Luba Blum-Bielicka (6 January 1905, Vilnius – 20 August 1973, Warsaw) – nurse, Tsukunft and Bund activist.
Luba Bielicka was born in Vilnius into an Orthodox Jewish family as one of eight children. She grew up in poverty and in the belief that, as a woman, she should not be educated. Thanks to her ambition and talent, she graduated from a Jewish junior high school in Vilnius. While still in junior high school, Luba joined the socialist youth organisation Tsukunft and became a very enthusiastic activist. In Tsukunft she met her future husband, Abraham (Abrasza) Blum.
After finishing junior high school, Luba decided to study nursing, which provoked opposition in her orthodox family. However, Luba got her own way, moved to Warsaw and started studying at the newly established School of Nursing at the Jewish Hospital run by Amelia Greenwald. She graduated with honours and was sent for further study to Belgium and France to learn how open healthcare works. She later passed on the knowledge she had gained to the nurses at the new Warsaw Health Centre on Świętojerska Street.
In Warsaw, Luba married Abrasza Blum and had two children, Wiktoria (Aviva; in 1932) and Aleksander (1936). The family lived at 9 Mylna Street. Abrasza, an engineer educated in Belgium, became involved with the Tsukunft and the Bund.
In August 1939, Luba was appointed director of the School of Nursing. After the outbreak of war, the Blums did not decide to leave Warsaw, as many other high-profile Bund activists did. Abrasza stayed there to supervise the organisation's underground activities.
After the establishment of the ghetto, Luba managed to move the School of Nursing to the ghetto area, to a building at 1 Mariańska Street, which before the war housed an office of the national health insurance system. Luba's children also moved in there. The Jewish School of Nursing was the only educational institution permitted by the Germans in the ghetto. The nurses supported the Bersohn and Bauman Children's Hospital, which operated nearby and was headed by Dr Anna Braude-Heller.
In August 1942, during a liquidation action, the Germans led all the nurses to Grzybowski Square. They were to be taken with the children from Janusz Korczak's orphanage to the Umschlagplatz and forced onto a train bound for Treblinka. Luba Blum-Bielicka managed to convince the Germans that nurses could still be of use in fighting epidemics. This saved her from being transported to Treblinka. The school was moved to a six-room flat at 33 Gęsia Street. Luba managed to save the nurses and patients once again during another action on 18 January 1943. Warned in advance of the danger, she hid the staff and patients of the school. Shortly afterwards, the school was liquidated and almost all the nurses were murdered.
Luba managed to escape, having previously made sure that her children (Wiktoria and Oleś) were in safe places on the so-called Aryan side. Abrasza stayed in the ghetto and fought in the ghetto uprising. He got out of the ghetto and was soon caught and murdered by the Gestapo.

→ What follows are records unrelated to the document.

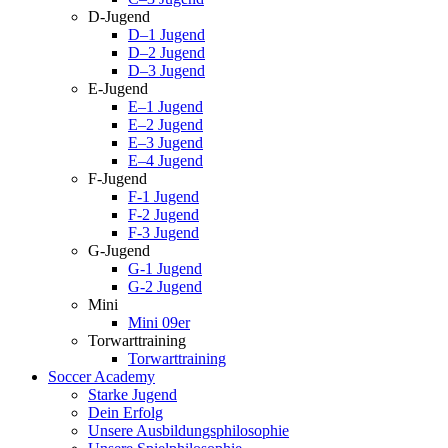
D-Jugend
D–1 Jugend
D–2 Jugend
D–3 Jugend
E-Jugend
E–1 Jugend
E–2 Jugend
E–3 Jugend
E–4 Jugend
F-Jugend
F-1 Jugend
F-2 Jugend
F-3 Jugend
G-Jugend
G-1 Jugend
G-2 Jugend
Mini
Mini 09er
Torwarttraining
Torwarttraining
Soccer Academy
Starke Jugend
Dein Erfolg
Unsere Ausbildungsphilosophie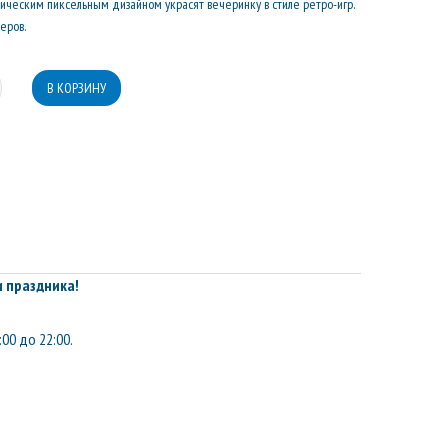
ическим пиксельным дизайном украсят вечеринку в стиле ретро-игр.
еров.
 праздника!
:00 до 22:00.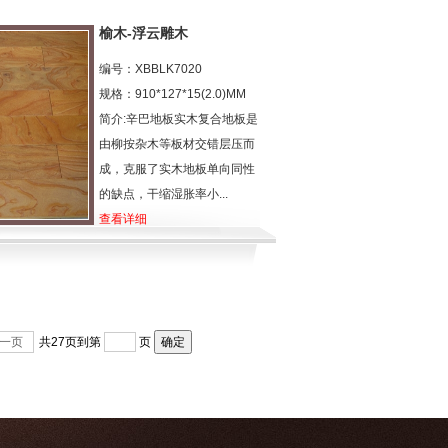
榆木-浮云雕木
编号：XBBLK7020
规格：910*127*15(2.0)MM
简介:辛巴地板实木复合地板是
由柳按杂木等板材交错层压而
成，克服了实木地板单向同性
的缺点，干缩湿胀率小...
查看详细
下一页
共27页
到第
页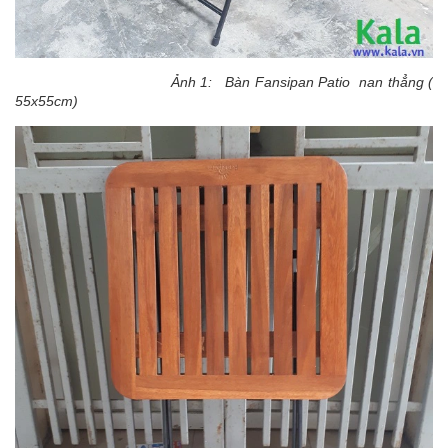
Ảnh 1: Bàn Fansipan Patio nan thẳng (
55x55cm)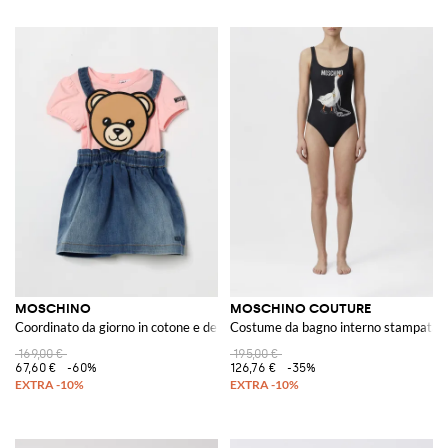
MOSCHINO
MOSCHINO COUTURE
Coordinato da giorno in cotone e denim
Costume da bagno interno stampata
169,00 €
195,00 €
67,60 €
-60%
126,76 €
-35%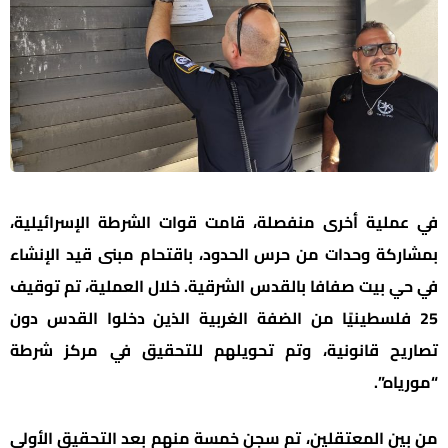
في عملية أخرى منفصلة، قامت قوات الشرطة الإسرائيلية،
بمشاركة وحدات من حرس الحدود، باقتحام مبنى قيد الإنشاء
في حي بيت صفافا بالقدس الشرقية. خلال العملية، تم توقيف
25 فلسطينيًا من الضفة الغربية الذين دخلوا القدس دون
تصاريح قانونية، وتم تحويلهم للتحقيق في مركز شرطة
“مورياه”.
من بين المعتقلين، تم سجن خمسة منهم بعد التحقيق الأولي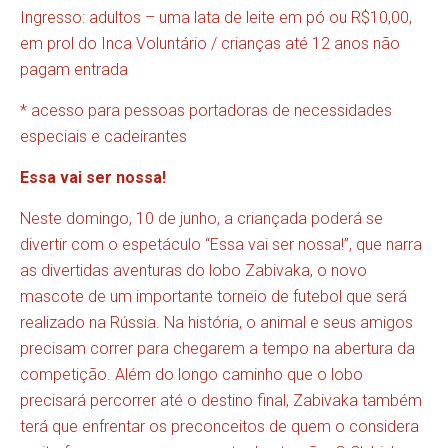
Ingresso: adultos – uma lata de leite em pó ou R$10,00,
em prol do Inca Voluntário / crianças até 12 anos não
pagam entrada
* acesso para pessoas portadoras de necessidades
especiais e cadeirantes
Essa vai ser nossa!
Neste domingo, 10 de junho, a criançada poderá se
divertir com o espetáculo “Essa vai ser nossa!”, que narra
as divertidas aventuras do lobo Zabivaka, o novo
mascote de um importante torneio de futebol que será
realizado na Rússia. Na história, o animal e seus amigos
precisam correr para chegarem a tempo na abertura da
competição. Além do longo caminho que o lobo
precisará percorrer até o destino final, Zabivaka também
terá que enfrentar os preconceitos de quem o considera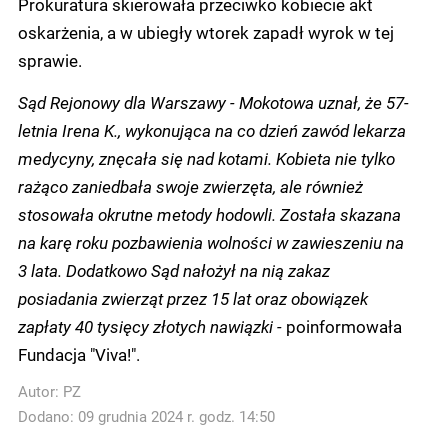
Prokuratura skierowała przeciwko kobiecie akt
oskarżenia, a w ubiegły wtorek zapadł wyrok w tej
sprawie.
Sąd Rejonowy dla Warszawy - Mokotowa uznał, że 57-
letnia Irena K., wykonująca na co dzień zawód lekarza
medycyny, znęcała się nad kotami. Kobieta nie tylko
rażąco zaniedbała swoje zwierzęta, ale również
stosowała okrutne metody hodowli. Została skazana
na karę roku pozbawienia wolności w zawieszeniu na
3 lata. Dodatkowo Sąd nałożył na nią zakaz
posiadania zwierząt przez 15 lat oraz obowiązek
zapłaty 40 tysięcy złotych nawiązki -
poinformowała
Fundacja "Viva!".
Autor:
PZ
Dodano: 09 grudnia 2024 r. godz. 14:50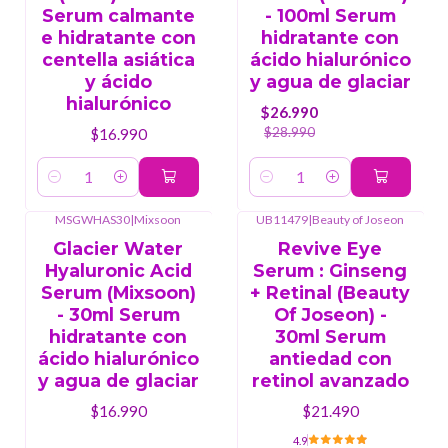
Serum calmante
- 100ml Serum
e hidratante con
hidratante con
centella asiática
ácido hialurónico
y ácido
y agua de glaciar
hialurónico
$26.990
$28.990
$16.990
Cantidad
Cantidad
MSGWHAS30
|
Mixsoon
UB11479
|
Beauty of Joseon
Glacier Water
Revive Eye
Hyaluronic Acid
Serum : Ginseng
Serum (Mixsoon)
+ Retinal (Beauty
- 30ml Serum
Of Joseon) -
hidratante con
30ml Serum
ácido hialurónico
antiedad con
y agua de glaciar
retinol avanzado
$16.990
$21.490
4.9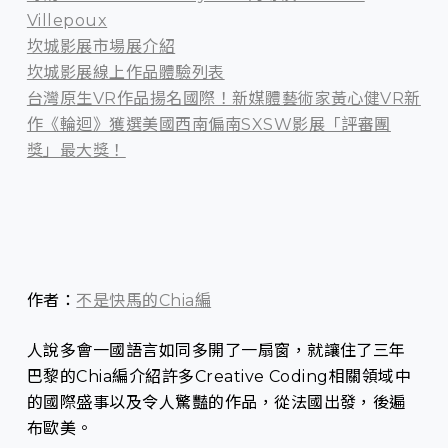
Villepoux
坎城影展市場展介紹
坎城影展線上作品體驗列表
台灣原生VR作品揚名國際！新媒體藝術家黃心健VR新
作《輪迴》獲選美國西南偏南SXSW影展「評審團
獎」最大獎！
作者：
不是快馬的Chia編
人說多會一國語言如同多開了一扇窗，就讓住了三年
巴黎的Chia編介紹許多Creative Coding相關領域中
的國際盛事以及令人驚豔的作品，從法國出發，後遍
布歐美。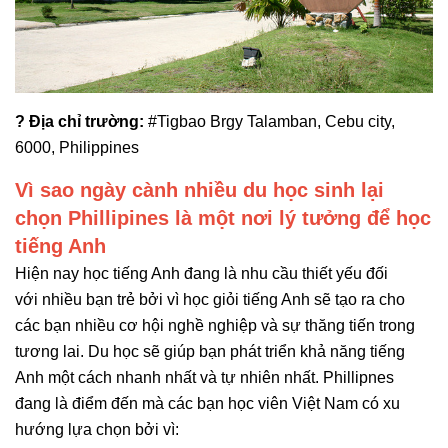
?
Địa chỉ trường
:
#Tigbao Brgy Talamban, Cebu city,
6000, Philippines
Vì sao ngày cành nhiều du học sinh lại
chọn Phillipines là một nơi lý tưởng để học
tiếng Anh
Hiện nay học tiếng Anh đang là nhu cầu thiết yếu đối
với nhiều bạn trẻ bởi vì học giỏi tiếng Anh sẽ tạo ra cho
các bạn nhiều cơ hội nghề nghiệp và sự thăng tiến trong
tương lai. Du học sẽ giúp bạn phát triển khả năng tiếng
Anh một cách nhanh nhất và tự nhiên nhất. Phillipnes
đang là điểm đến mà các bạn học viên Việt Nam có xu
hướng lựa chọn bởi vì:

While Luba's son Oleś was staying with Wanda and Tadeusz Borkowski in Warsaw's Żoliborz district, Luba and her daughter, under a false identity, found work as a childminder on the Rauszer family's estate in Grzegorzewice near Ostrowiec Świętokrzyski. They stayed there until the beginning of May 1944, when the estate was attacked by partisans, resulting in the deaths of two members of the Rauszer family. Luba rescued the children and, together with other surviving family members, moved to Miedzeszyn. She continued to look after the Rauszers' children. She also managed to find Oleś and bring him to where she was staying. The three of them lived there until liberation.

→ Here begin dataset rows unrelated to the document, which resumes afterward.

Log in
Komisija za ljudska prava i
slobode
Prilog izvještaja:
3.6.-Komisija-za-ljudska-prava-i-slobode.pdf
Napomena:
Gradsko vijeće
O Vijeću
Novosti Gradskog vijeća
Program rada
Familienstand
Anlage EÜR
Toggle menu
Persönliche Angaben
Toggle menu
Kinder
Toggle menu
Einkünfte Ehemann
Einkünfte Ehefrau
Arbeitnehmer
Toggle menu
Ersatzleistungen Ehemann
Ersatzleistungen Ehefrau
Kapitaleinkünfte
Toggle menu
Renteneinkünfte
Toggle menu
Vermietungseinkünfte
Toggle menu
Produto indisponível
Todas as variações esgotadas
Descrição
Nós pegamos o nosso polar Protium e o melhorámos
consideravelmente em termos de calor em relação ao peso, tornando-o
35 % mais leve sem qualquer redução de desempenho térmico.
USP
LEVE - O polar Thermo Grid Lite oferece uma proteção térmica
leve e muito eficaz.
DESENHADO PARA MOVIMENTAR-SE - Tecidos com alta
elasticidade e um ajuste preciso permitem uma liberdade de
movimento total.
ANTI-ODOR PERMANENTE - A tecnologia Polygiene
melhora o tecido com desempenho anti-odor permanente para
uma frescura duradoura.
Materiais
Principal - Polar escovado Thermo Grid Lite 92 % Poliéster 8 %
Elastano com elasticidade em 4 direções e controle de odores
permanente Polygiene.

In 1945, the Central Committee of Polish Jews offered Luba the directorship of an orphanage in Otwock. She settled there with her children. At the David Guzik Orphanage, Luba managed to create a warm and safe place for Jewish orphans who survived the time of Holocaust in various hiding places, in humiliation, fear and often starvation. In 1946, 130 orphans lived there.
The Otwock Orphanage was closed down in 1949. A year later, her daughter Wiktoria (Aviva) left Poland for Israel. Luba chose not to leave, recognising Poland as her homeland. She remained in the country with her son. She accepted a position as head of the School of Nursing at the Wola Hospital. In 1965, she was awarded the Florence Nightingale Medal for her many years of work and for her contribution to nursing.

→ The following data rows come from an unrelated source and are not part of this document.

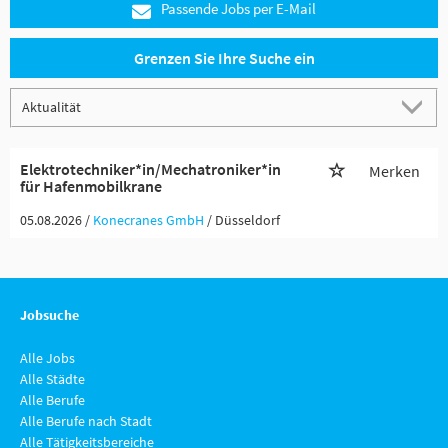
Passende Jobs per E-Mail
Grenzen Sie Ihre Suche ein
Elektrotechniker*in/Mechatroniker*in
Merken
für Hafenmobilkrane
05.08.2026 /
Konecranes GmbH
/ Düsseldorf
Jobsuche
Alle Jobs
Alle Städte
Alle Berufe
Alle Berufe nach Stadt
Alle Tätigkeitsbereiche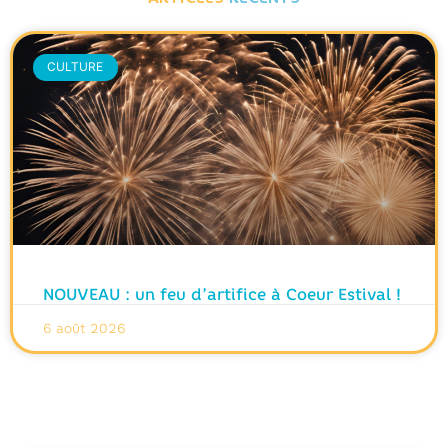
CULTURE
NOUVEAU : un feu d’artifice à Coeur Estival !
6 août 2026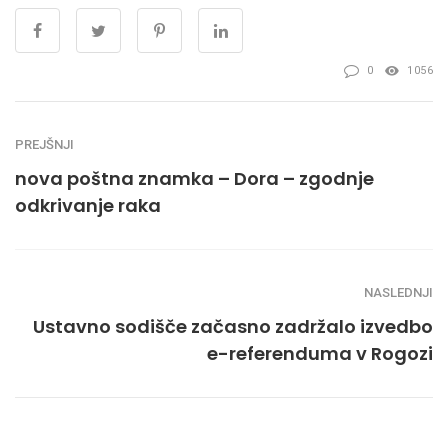
0
1056
PREJŠNJI
nova poštna znamka – Dora – zgodnje
odkrivanje raka
NASLEDNJI
Ustavno sodišče začasno zadržalo izvedbo
e-referenduma v Rogozi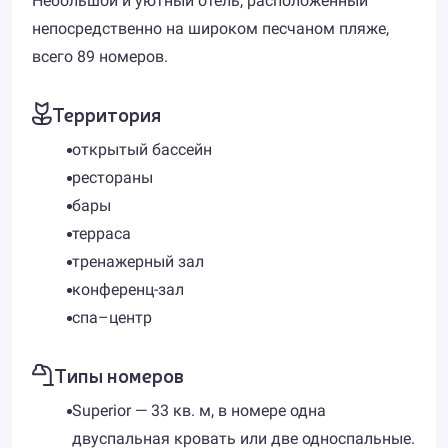
Небольшой и уютный отель, расположенный
непосредственно на широком песчаном пляже,
всего 89 номеров.
Территория
открытый бассейн
рестораны
бары
терраса
тренажерный зал
конференц-зал
спа–центр
Типы номеров
Superior — 33 кв. м, в номере одна
двуспальная кровать или две односпальные.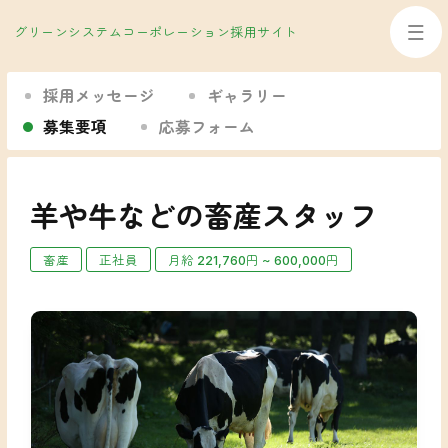
グリーンシステムコーポレーション採用サイト
Home
採用メッセージ
ギャラリー
募集要項
応募フォーム
About us
事業案内
トップメッセージ
羊や牛などの畜産スタッフ
理念・ビジョン
数字で見るグリーンシステムコーポレーション
畜産
正社員
月給 221,760円 ~ 600,000円
SDGs/ESGへの取り組み
会社概要
沿革
Philosophy
未来の子供たちのために
事業への想い
従業員満足の経営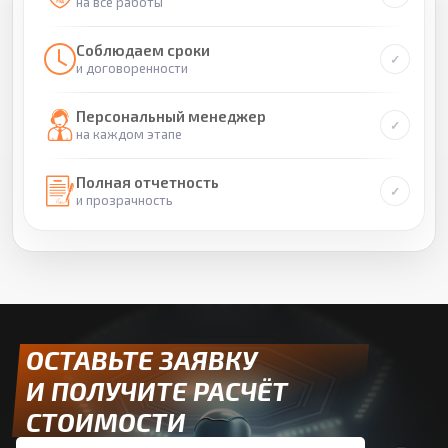
на все работы
Соблюдаем сроки
и договоренности
Персональный менеджер
на каждом этапе
Полная отчетность
и прозрачность
ОСТАВЬТЕ ЗАЯВКУ
И ПОЛУЧИТЕ РАСЧЁТ
СТОИМОСТИ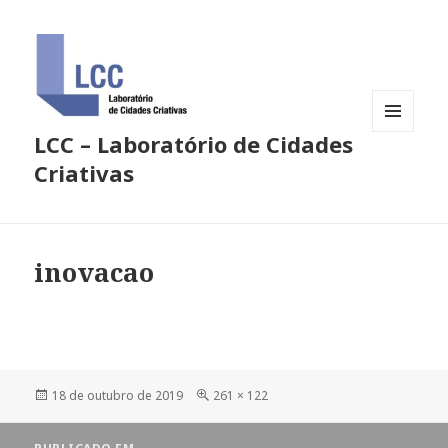
LCC – Laboratório de Cidades
MENU
E
Criativas
WIDGETS
inovacao
Publicado
Tamanho
18 de outubro de 2019
261 × 122
em
completo
Navegação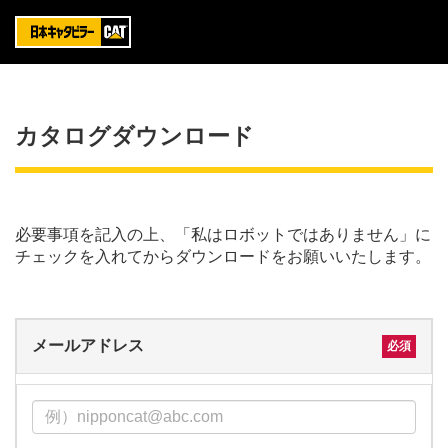
カタログダウンロード
必要事項を記入の上、「私はロボットではありません」に
チェックを入れてからダウンロードをお願いいたします。
メールアドレス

She died in 1973. She was buried in the Jewish cemetery on Okopowa Street in Warsaw in the Bund's section, next to the symbolic grave of her husband, Abrasza Blum.
References:
- J. S. Hertz, Abraham (Abrasza) Blum, [in:] Dojres Budnistn, n.d. 2, New York 1956, pp. 350-359.
- A. Kohen, A lebn unter szturems un churbn. Luba Bielicke Blum (Wilne 1905 - Warsze 1973), "Unzer Cajt", no. 1 1974, pp. 26-30.
- Luba Bielicka Blum, [in:] Luba Bielicka Blum | The Post-Holocaust Children's Home in Otwock (yadvashem.org) [accessed 6 February 2023].